映画「ワールド・トレード・センター」(オリバー・ストーン監督)

土曜日の夜は、久しぶりに映画を観た。


2001年9月11日の悲劇から5年が経った。ニューヨークの象徴でもあったこのツインタワーの北棟がアメリカン航空、南棟がユナイテッド航空のハイジャックされた旅客機に激突され炎上し、崩壊したシーンはいまだに脳裏にくっきりと残っている。


2749名が死亡。その国籍は87に及ぶ。343名は消防士。港湾職員の犠牲者は84名、うち37名は警察官。ニューヨーク市警察の警官は23名。救出された者は20名だった。

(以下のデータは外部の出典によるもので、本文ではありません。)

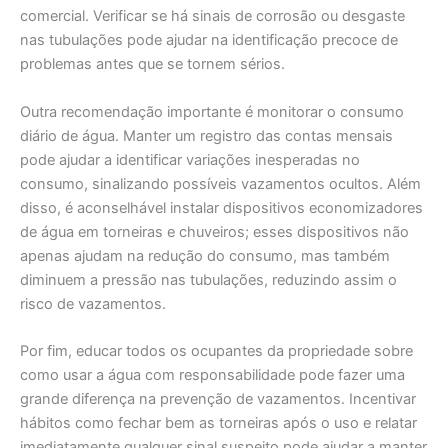
comercial. Verificar se há sinais de corrosão ou desgaste
nas tubulações pode ajudar na identificação precoce de
problemas antes que se tornem sérios.
Outra recomendação importante é monitorar o consumo
diário de água. Manter um registro das contas mensais
pode ajudar a identificar variações inesperadas no
consumo, sinalizando possíveis vazamentos ocultos. Além
disso, é aconselhável instalar dispositivos economizadores
de água em torneiras e chuveiros; esses dispositivos não
apenas ajudam na redução do consumo, mas também
diminuem a pressão nas tubulações, reduzindo assim o
risco de vazamentos.
Por fim, educar todos os ocupantes da propriedade sobre
como usar a água com responsabilidade pode fazer uma
grande diferença na prevenção de vazamentos. Incentivar
hábitos como fechar bem as torneiras após o uso e relatar
imediatamente qualquer sinal suspeito pode ajudar a manter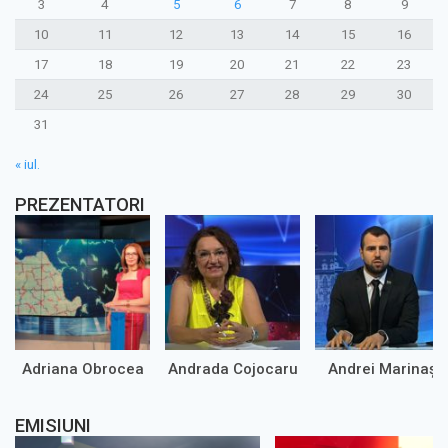
3
4
5
6
7
8
9
10
11
12
13
14
15
16
17
18
19
20
21
22
23
24
25
26
27
28
29
30
31
« iul.
PREZENTATORI
Adriana Obrocea
Andrada Cojocaru
Andrei Marinaș
EMISIUNI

この作品は、1986年の「プラトーン」や1989年の「7月4日に生れて」などの作品(これらの戦争映画は観たことがある)を手がけたオリバー・ストーン監督の作品である。この監督は1967年から68年にかけてベトナムで米国陸軍歩兵連隊の兵士として2度の負傷を受けブロンズスター勲章を受勲、帰還後ニューヨーク大学フィルム・スクールで映画制作を学んでいる。その後の毎年あるいは数年おきの映画作品のリストをみると、ベトナム戦争体験が色濃く反映していると感じる。


その監督が世界を震撼させた同時多発テロを手がけたが、事件全体を描かずに救出にあたり生き埋めになった港湾警察官の家族愛に焦点を絞った。テロに対する怒りや政治的意図はなく、ひたすら生き埋めという過酷な状況で生き延びる二人の姿と救出劇、そして家族の様子を克明に描いた。この作品には実際に救助に携わった人たちも多数出演している。


映画そのものは、2人の男のパーソナルな面から「9・11」を描いている。事態がどうすすんだのかを詳細に追い、ジョン・マクローリンとウイル・ヒメノのやりとりと生還、家族とのつながりを描いたシンプルな作品である。「あの日、人種を超えてアメリカが一つになり、世界画支えてくれたということを忘れてはいけない」というオリバー・ストーン監督の言葉が、この映画の使命と言えるだろうか。


主演のニコエラス・ケイジは、生き埋めになってからは顔の表情だけで苦痛や絶望や希望を演技をしている。「俳優としての才能が、何か人々に癒しを与えられないかと考えていた」ので、この作品をすぐに引き受けている。

もう一人のマイケル・ペーニャは、「粉や遺物が目に入ったりして多くのスタッグが体調を崩しました。僕は横たわっていて、顔中にさまざまな物が付着しています。石の破片が目や鼻、口に入っているんです」「あの時、慰めや癒しを求めていた気持ちが役作りでウイルと話している時に甦ったのです」とインタビューで述べている。


「信じるもののために全力を尽くす」人々を描き続けたオリバー・ストーン監督は、特撮や最新技術を駆使した今までのアプローチとは違う作風を追求している。

ITとグローバル経済に酔うアメリカに一撃を与えた事件を描く中で、職業に対する深い敬意と家族の絆の大切さをアメリカ国民に呼び起こす作品だと感じた。